Required work: Could you copy out the lines of the records verbatim, beginning with the line that contains "catalogue / barcode: US 1707669" and continuing through the line that contains "country: Seychelles"?

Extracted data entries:
§
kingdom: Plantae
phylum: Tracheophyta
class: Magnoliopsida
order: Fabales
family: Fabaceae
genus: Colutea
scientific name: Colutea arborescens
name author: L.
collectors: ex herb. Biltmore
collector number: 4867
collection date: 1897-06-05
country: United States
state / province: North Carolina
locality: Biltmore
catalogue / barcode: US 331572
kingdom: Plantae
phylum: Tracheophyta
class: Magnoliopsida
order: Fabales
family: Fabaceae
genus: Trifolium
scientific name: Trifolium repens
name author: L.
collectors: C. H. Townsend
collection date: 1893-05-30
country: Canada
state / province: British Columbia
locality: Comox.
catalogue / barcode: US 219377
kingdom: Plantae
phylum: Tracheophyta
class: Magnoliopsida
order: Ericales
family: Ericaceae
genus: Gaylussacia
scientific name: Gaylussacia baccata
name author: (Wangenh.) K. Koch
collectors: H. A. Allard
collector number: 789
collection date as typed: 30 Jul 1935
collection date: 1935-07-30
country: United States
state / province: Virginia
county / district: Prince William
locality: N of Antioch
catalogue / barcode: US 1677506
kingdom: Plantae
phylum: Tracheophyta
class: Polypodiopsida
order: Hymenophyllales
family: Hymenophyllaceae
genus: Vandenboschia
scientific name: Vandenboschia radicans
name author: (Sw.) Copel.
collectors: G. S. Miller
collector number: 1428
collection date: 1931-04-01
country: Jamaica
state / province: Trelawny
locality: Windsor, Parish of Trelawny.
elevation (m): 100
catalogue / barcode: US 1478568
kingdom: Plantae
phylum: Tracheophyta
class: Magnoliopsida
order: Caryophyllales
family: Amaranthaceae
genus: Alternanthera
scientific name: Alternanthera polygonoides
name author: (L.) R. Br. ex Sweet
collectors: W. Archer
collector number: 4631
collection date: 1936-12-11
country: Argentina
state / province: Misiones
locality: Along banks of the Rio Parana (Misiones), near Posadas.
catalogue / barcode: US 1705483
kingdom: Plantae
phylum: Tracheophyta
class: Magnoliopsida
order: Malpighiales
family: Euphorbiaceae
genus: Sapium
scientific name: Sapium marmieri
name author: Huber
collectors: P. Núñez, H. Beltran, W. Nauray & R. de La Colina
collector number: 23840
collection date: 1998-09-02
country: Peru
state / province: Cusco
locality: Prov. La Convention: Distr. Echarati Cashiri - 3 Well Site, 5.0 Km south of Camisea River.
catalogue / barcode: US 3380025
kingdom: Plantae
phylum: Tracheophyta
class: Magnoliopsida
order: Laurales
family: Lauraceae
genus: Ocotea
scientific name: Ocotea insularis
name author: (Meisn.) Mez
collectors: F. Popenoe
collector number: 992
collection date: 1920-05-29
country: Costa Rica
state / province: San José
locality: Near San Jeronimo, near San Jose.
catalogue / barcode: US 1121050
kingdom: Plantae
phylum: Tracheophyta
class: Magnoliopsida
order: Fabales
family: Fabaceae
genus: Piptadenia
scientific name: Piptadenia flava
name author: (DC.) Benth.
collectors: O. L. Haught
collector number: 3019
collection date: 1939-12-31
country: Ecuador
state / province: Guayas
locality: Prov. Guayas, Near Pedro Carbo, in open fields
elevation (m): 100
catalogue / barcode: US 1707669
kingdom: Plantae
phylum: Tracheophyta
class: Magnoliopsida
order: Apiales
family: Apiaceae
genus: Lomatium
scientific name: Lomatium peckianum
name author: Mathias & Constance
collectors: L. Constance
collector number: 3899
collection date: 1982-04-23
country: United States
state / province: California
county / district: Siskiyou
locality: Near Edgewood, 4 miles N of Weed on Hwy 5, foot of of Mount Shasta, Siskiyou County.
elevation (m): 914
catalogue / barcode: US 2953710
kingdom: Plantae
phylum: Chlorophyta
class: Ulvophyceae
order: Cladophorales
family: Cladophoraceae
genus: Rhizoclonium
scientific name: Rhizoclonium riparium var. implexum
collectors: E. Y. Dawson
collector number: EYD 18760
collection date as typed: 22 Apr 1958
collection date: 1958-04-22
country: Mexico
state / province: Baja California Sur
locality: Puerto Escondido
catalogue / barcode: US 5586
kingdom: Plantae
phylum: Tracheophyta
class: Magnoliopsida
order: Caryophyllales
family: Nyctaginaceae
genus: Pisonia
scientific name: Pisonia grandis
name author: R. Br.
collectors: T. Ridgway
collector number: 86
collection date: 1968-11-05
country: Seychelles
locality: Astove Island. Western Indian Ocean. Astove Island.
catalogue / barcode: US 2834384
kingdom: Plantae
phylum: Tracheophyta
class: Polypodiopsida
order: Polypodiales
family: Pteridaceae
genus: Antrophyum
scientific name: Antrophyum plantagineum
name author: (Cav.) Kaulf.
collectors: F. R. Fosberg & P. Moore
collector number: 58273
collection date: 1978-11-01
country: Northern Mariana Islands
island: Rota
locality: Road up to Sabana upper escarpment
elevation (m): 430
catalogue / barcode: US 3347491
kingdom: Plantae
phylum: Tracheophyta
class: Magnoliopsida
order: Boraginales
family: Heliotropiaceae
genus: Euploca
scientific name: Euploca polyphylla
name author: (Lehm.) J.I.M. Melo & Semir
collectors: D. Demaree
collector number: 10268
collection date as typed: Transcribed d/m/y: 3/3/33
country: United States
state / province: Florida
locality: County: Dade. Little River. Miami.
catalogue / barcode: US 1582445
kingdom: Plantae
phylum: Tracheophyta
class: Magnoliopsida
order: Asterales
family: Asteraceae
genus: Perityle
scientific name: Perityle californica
§
Answer for the task:
catalogue / barcode: US 1707669
kingdom: Plantae
phylum: Tracheophyta
class: Magnoliopsida
order: Apiales
family: Apiaceae
genus: Lomatium
scientific name: Lomatium peckianum
name author: Mathias & Constance
collectors: L. Constance
collector number: 3899
collection date: 1982-04-23
country: United States
state / province: California
county / district: Siskiyou
locality: Near Edgewood, 4 miles N of Weed on Hwy 5, foot of of Mount Shasta, Siskiyou County.
elevation (m): 914
catalogue / barcode: US 2953710
kingdom: Plantae
phylum: Chlorophyta
class: Ulvophyceae
order: Cladophorales
family: Cladophoraceae
genus: Rhizoclonium
scientific name: Rhizoclonium riparium var. implexum
collectors: E. Y. Dawson
collector number: EYD 18760
collection date as typed: 22 Apr 1958
collection date: 1958-04-22
country: Mexico
state / province: Baja California Sur
locality: Puerto Escondido
catalogue / barcode: US 5586
kingdom: Plantae
phylum: Tracheophyta
class: Magnoliopsida
order: Caryophyllales
family: Nyctaginaceae
genus: Pisonia
scientific name: Pisonia grandis
name author: R. Br.
collectors: T. Ridgway
collector number: 86
collection date: 1968-11-05
country: Seychelles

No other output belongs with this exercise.